Jugol takes charge of ailing SNAP

The newly elected Sarawak Nasional Party team will focus on ‘fighting for the rights of the Sarawak people.

(Free Malaysia Today) – Sarawak National Party (SNAP), which gave the state its first chief minister in the person of Stephen Kalong Ningkan, is aiming to rebuild its tattered image under the stewardship of its new president Stanley Jugol.

That it is a herculean task has not escaped Jugol and his newly elected central executive committee members.

“I have a tough task ahead. The party has split a couple of times and members have left the party.

“But I have a very good team which is a mixture of experienced people like Daniel Tajem who can give sound advice and the former president Edwin Dundang and qualified people like lawyers to help me.

“We will have something like an ‘inner circle’ to discuss the way forward. It will be a collective decision,” Jugol said.

Following the split with Sarawak Progressive Democratic Party (SPDP) in November 2002, SNAP was deregistered, and for eight years it had been in the political doldrums while waiting for its appeal to the court against the decision of the Registrar of Societies.
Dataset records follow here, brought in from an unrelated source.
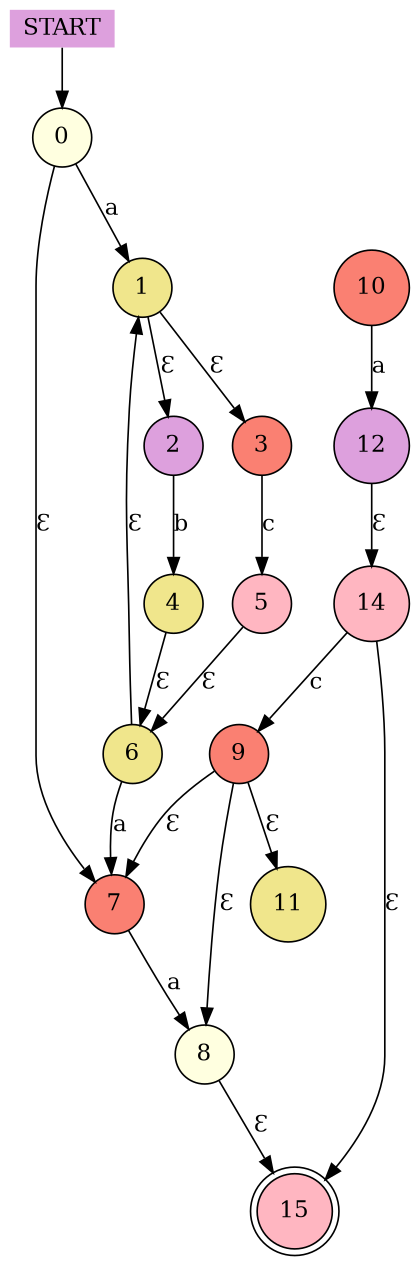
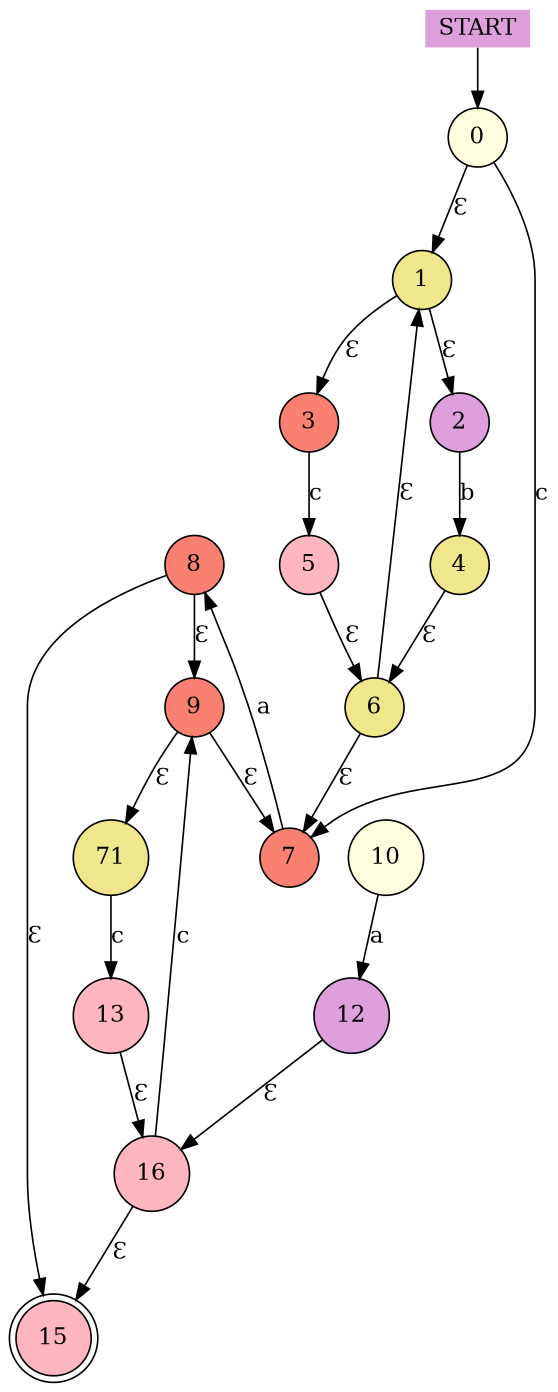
  digraph {
    fontname="DejaVu Serif"
    rankdir=TB
    node [fillcolor=lightpink fontname="DejaVu Serif" shape=circle style=filled]
    edge [fontname="DejaVu Serif"]
    15 [shape=doublecircle]
    START [fillcolor=plum fixedsize=false height=0 shape=none width=0]
    0 [fillcolor=lightyellow]
    1 [fillcolor=khaki]
    7 [fillcolor=salmon]
    2 [fillcolor=plum]
    3 [fillcolor=salmon]
-   8 [fillcolor=lightyellow]
+   8 [fillcolor=salmon]
    4 [fillcolor=khaki]
    5
    6 [fillcolor=khaki]
    9 [fillcolor=salmon]
-   11 [fillcolor=khaki]
-   10 [fillcolor=salmon]
+   11 [fillcolor=khaki label=71]
+   10 [fillcolor=lightyellow]
    12 [fillcolor=plum]
-   14
+   13
+   14 [label=16]
    START -> 0
-   0 -> 1 [label=a]
-   0 -> 7 [label="Ɛ"]
+   0 -> 1 [label="Ɛ"]
+   0 -> 7 [label=c]
    1 -> 2 [label="Ɛ"]
    1 -> 3 [label="Ɛ"]
    7 -> 8 [label=a]
    2 -> 4 [label=b]
    3 -> 5 [label=c]
    8 -> 15 [label="Ɛ"]
-   9 -> 8 [label="Ɛ"]
+   8 -> 9 [label="Ɛ"]
    4 -> 6 [label="Ɛ"]
    5 -> 6 [label="Ɛ"]
    6 -> 1 [label="Ɛ"]
-   6 -> 7 [label=a]
+   6 -> 7 [label="Ɛ"]
    9 -> 7 [label="Ɛ"]
    9 -> 11 [label="Ɛ"]
+   11 -> 13 [label=c]
    10 -> 12 [label=a]
    12 -> 14 [label="Ɛ"]
+   13 -> 14 [label="Ɛ"]
    14 -> 15 [label="Ɛ"]
    14 -> 9 [label=c]
  }
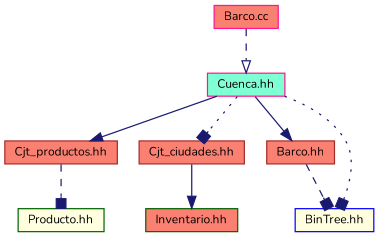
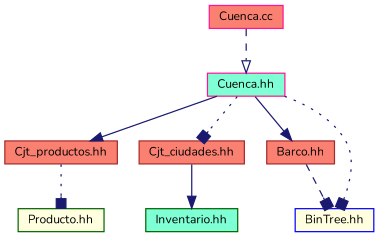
  digraph {
    fontname=Nunito
    node [color=brown fillcolor=salmon fontname=Nunito fontsize=10 shape=record style=filled]
    edge [arrowhead=box color=midnightblue fontname=Nunito fontsize=10 labelfontname=Helvetica labelfontsize=10 style=dashed]
-   n1 [color=deeppink fontcolor=black height=0.2 label="Barco.cc" width=0.4]
+   n1 [color=deeppink fontcolor=black height=0.2 label="Cuenca.cc" width=0.4]
    n2 [color=deeppink fillcolor=aquamarine height=0.2 label="Cuenca.hh" width=0.4]
    n3 [height=0.2 label="Cjt_productos.hh" width=0.4]
    n4 [height=0.2 label="Cjt_ciudades.hh" width=0.4]
    n5 [height=0.2 label="Barco.hh" width=0.4]
    n6 [color=blue fillcolor=lightyellow height=0.2 label="BinTree.hh" width=0.4]
    n7 [color=darkgreen fillcolor=lightyellow height=0.2 label="Producto.hh" width=0.4]
-   n8 [color=darkgreen height=0.2 label="Inventario.hh" width=0.4]
+   n8 [color=darkgreen fillcolor=aquamarine height=0.2 label="Inventario.hh" width=0.4]
    n1 -> n2 [arrowhead=onormal]
    n2 -> n3 [arrowhead=normal style=solid]
    n2 -> n4 [style=dotted]
    n2 -> n5 [arrowhead=normal style=solid]
    n2 -> n6 [style=dotted]
-   n3 -> n7
+   n3 -> n7 [style=dotted]
    n4 -> n8 [arrowhead=normal style=solid]
    n5 -> n6
  }
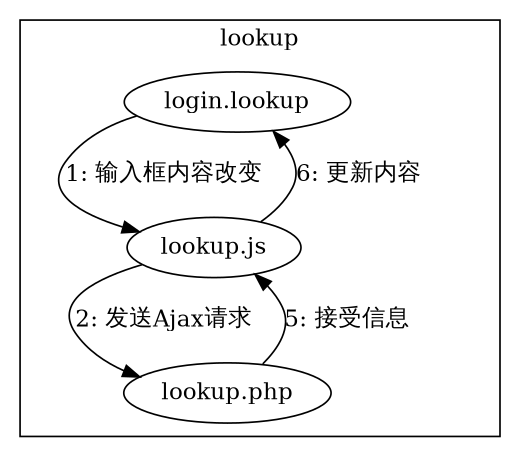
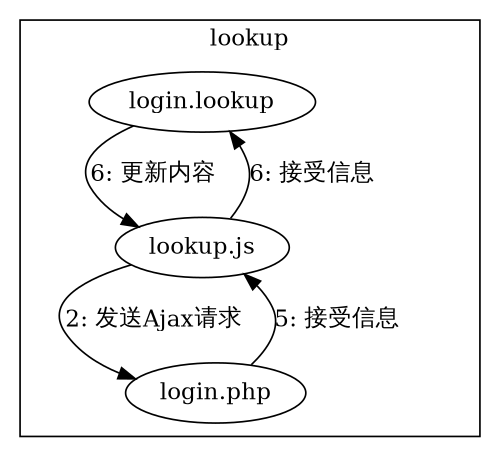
  digraph {
    n1 [label="login.lookup"]
    n2 [label="lookup.js"]
-   n3 [label="lookup.php"]
+   n3 [label="login.php"]
    subgraph cluster_1 {
      label=lookup
      rankdir=LR
      n1
      n2
      n3
    }
-   n1 -> n2 [label="1: 输入框内容改变    "]
-   n2 -> n1 [label="6: 更新内容    "]
+   n1 -> n2 [label="6: 更新内容    "]
+   n2 -> n1 [label="6: 接受信息    "]
    n2 -> n3 [label="2: 发送Ajax请求    "]
    n3 -> n2 [label="5: 接受信息    "]
  }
It was only given a new lease of life on June 23, 2010.

This weekend the party’s triennial general assembly (TGA) saw only 46 delegates, a far cry from the 2,000 who attended its TGA at the peak of its glory.

“Our immediate task is to strengthen our divisions. Delegates attending the TGA have been told to regularise their divisional committees and to recruit more members.

“After the divisions have been set up, then we will visit them,” he said, adding that the party is going to restructure only 32 divisions.

“We must start afresh as we cannot rely on the old membership,” he added.

SNAP supports Borneo Agenda

On the party’s mission and vision, Jugol said that being a local-based party, SNAP will fight and defend the rights of the local people, especially the poor and the marginalised.

“For the time being, we would like SNAP to be just SNAP. Our struggle is genuinely to fight for the rights of the Sarawak people, unlike some peninsula-based parties which may not understand the aspirations and problems of the local people.

“They are not genuinely looking after our interests,” he said, referring to PKR, DAP and PAS.

Jugol said that if the party becomes a force to be reckoned with in the future, then SNAP might join forces in future either with Barisan Nasional (BN) or Pakatan Rakyat.

“We cannot be a party alone all the time, because we support a two-party system. We cannot be the third party out.

“But for now, we have to strengthen the party first,” he said.

Jugol said that SNAP subscribed to the Borneo Agenda as espoused by the Sabah chapter of State Reform Party (STAR) as there are many things in the 18-point Malaysia Agreement that have not been fulfilled.

“Those are our rights and we have to fight for them. We can be aggressive and we can also be diplomatic.

“We will pursue those rights together with our Sabah friends as both of us feel that we have been deprived of our rights due to the non-fulfilment of the agreement,” he said.

During the TGA, Jugol was elected unopposed as president of the party after Dundang, who had been president for eight years, stepped down.